Although the number of new cases have risen very slightly on a week ago, the areas reporting them in Cornwall have almost halved - and they're almost all centred on one part. 

It's as 64 new cases of coronavirus were recorded across the seven days leading up to April 23 – the most recent five days not shown due to incomplete data.

This is two more than the weekly figure recorded a week ago, marking a 3.2% rise.

The rolling rate has also risen slightly, to 11.2 cases per 100,000 people compared to 10.8 cases per 100,000 last Wednesday.


However, the number of clusters reporting the cases has actually fallen by almost half.

While there were eight clusters a week ago, today's Government map shows only five and all but one of them is in the west of Cornwall.

The worst affected area is West Penwith & St Buryan, which saw nine new cases recorded across the seven-day period.
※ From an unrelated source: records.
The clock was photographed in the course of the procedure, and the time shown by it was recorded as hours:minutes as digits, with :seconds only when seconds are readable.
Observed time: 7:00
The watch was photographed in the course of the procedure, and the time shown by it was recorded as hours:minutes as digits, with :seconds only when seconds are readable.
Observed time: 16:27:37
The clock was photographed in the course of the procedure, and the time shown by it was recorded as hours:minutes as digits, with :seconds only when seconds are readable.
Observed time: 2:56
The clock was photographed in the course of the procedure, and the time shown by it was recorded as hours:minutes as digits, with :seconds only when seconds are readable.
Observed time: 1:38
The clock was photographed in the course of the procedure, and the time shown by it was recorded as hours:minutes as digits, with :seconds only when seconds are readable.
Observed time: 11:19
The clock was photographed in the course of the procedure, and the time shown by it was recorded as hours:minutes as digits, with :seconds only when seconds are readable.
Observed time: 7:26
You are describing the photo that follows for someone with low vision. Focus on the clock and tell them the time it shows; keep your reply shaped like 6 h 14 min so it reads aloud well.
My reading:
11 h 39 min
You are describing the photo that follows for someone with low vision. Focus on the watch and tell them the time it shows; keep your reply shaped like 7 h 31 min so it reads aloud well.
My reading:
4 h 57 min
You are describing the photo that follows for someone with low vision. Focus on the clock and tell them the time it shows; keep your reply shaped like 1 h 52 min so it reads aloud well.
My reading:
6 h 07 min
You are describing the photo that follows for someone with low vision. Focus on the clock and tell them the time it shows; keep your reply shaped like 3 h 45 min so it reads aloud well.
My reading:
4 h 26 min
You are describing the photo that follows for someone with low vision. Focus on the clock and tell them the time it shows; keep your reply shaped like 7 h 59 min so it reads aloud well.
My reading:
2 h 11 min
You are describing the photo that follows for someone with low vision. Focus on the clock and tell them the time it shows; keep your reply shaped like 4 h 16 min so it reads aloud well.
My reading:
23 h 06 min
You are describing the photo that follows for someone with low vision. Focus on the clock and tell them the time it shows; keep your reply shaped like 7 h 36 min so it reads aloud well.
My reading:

This was two more than had been recorded over the previous week and meant the rolling rate increased to a 135.4 cases per 100,000 people average, which is well above the national average, despite the figure still being relatively low compared to earlier in the year.

Falmouth Packet:

This was the only area to remain still from last week's map, and it was joined by four new clusters.

The five now showing are: St Just & Land's End (4 cases, up two), West Penwith & St Buryan (9, up two), Helston (4, up two), The Lizard (3, up one), Redruth South (3, up one).

Falmouth Packet:

No longer showing from last week are: Hayle, Penryn, Illogan & Portreath, St Breward, Tredethy & Lanivet, Altarnun & Stoke Climsland, Dobwalls, Addington & Menheniot, Launceston.

With only small fluctuations it means that areas can drop off and reappear back on the map frequently.

The map only shows clusters when there are at least three confirmed results, with anywhere between zero and two cases showing white in order to "protect the privacy of individuals and prevent disclosure."

The map shows positive cases by 'Middle Super Output Area' - the name the government gives to the break-up of larger towns and groups of neighbouring towns and villages, with groupings covering a greater area than others.

The minimum population in each area is 5,000 and the average is 7,200.